Historicamente, a subutilização de brasileiros de 18 a 24 anos é sempre
maior no mercado trabalho, mas em momentos de crise essa tendência se agrava
porque os jovens têm menos experiências e baixa qualificação. Portanto, são os
mais vulneráveis aos momentos de crise.
E, com menos jovens entrando no mercado, cairá a contribuição para o
sistema previdenciário, levando prejuízo ao sistema já deficitário.
O quadro mais difícil para os jovens fica evidente quando se compara o
crescimento da população de subocupados de 18 a 24 anos em relação ao total dos
brasileiros. Entre 2012 e o primeiro trimestre de ano, a fatia de subocupados
na economia brasileira passou de 20,9% para 25%, enquanto entre os jovens de 18
a 24 anos o aumento foi de 30,1% para 41,8%.
“O mercado de trabalho continua restritivo, mas, sobretudo, para os mais
jovens”, afirma o economista da Tendências e responsável pelo levantamento,
Thiago Xavier.
'Disputa
com os mais experientes' - "Olhando
para quem entra hoje, a situação é complicada porque se depara com uma economia
que não cresce, um mercado de trabalho com muita gente desempregada e pessoas
sem experiência que concorrem com pessoas com qualificação que estão
desempregadas e que topariam trabalhar por um salário menor", explica
Juliana Inhasz, coordenadora da graduação em Economia do Insper.
"Antes se falava em substituir pessoas mais velhas por mais novas
que topariam trabalhar menos, hoje o cenário mudou porque essas pessoas mais
velhas topam ganhar menos", completa.
Segundo a especialista, houve uma redução na rotatividade do mercado,
no que se refere à saída dos mais velhos e à entrada dos jovens. "Agora
essa pessoa de 50 anos vai trabalhar até os 75 anos. Tudo isso dificulta a
entrada do jovem no mercado de trabalho", diz.
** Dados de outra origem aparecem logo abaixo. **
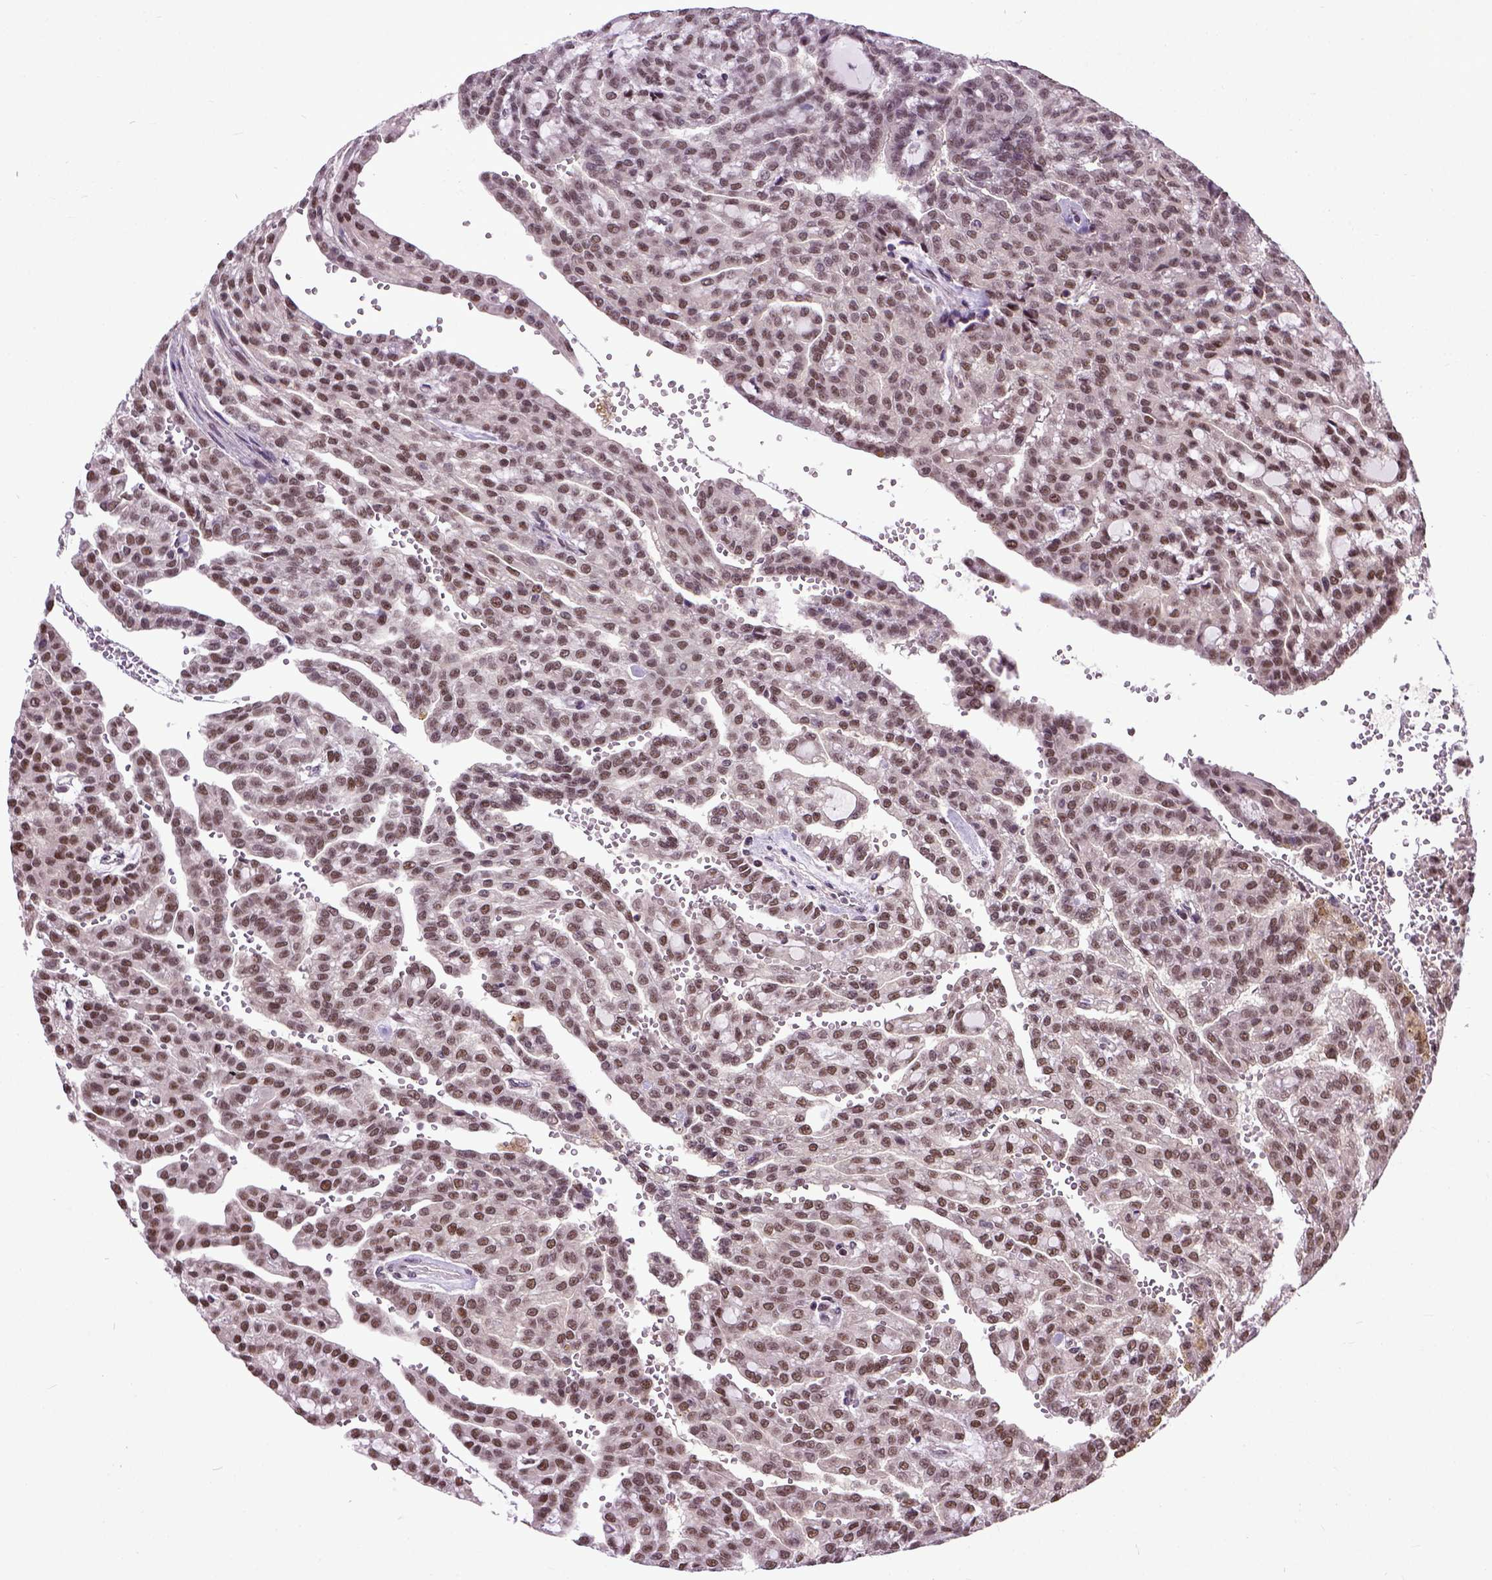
{"staining": {"intensity": "moderate", "quantity": ">75%", "location": "nuclear"}, "tissue": "renal cancer", "cell_type": "Tumor cells", "image_type": "cancer", "snomed": [{"axis": "morphology", "description": "Adenocarcinoma, NOS"}, {"axis": "topography", "description": "Kidney"}], "caption": "DAB (3,3'-diaminobenzidine) immunohistochemical staining of renal cancer (adenocarcinoma) shows moderate nuclear protein positivity in about >75% of tumor cells.", "gene": "UBA3", "patient": {"sex": "male", "age": 63}}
Juliana Inhasz alerta ainda que, uma vez aprovada a reforma da
Previdência, as pessoas terão que trabalhar por mais tempo para se aposentar –
e isso cria uma concorrência maior dentro do mercado.
"O jovem não tem experiência e vai ter que começar a concorrer com
pessoas que vão ficar mais tempo no mercado de trabalho."
Estados - A situação
é mais grave para os jovens do Amapá e do Acre. Nesses estados, o desemprego
passa de 40% para os que têm entre 18 e 24 anos. Mas mesmo em Santa Catarina,
estado com o menor desemprego nessa faixa etária, a taxa ainda é alta, chegando
a 14,5%, superando o desemprego geral no total do país (12,7%).
Informalidade - Se e
quando a economia voltar a crescer, o mercado de trabalho deve ganhar dinamismo
e o jovem volta a se empregar. Mas esse cenário pode demorar para acontecer.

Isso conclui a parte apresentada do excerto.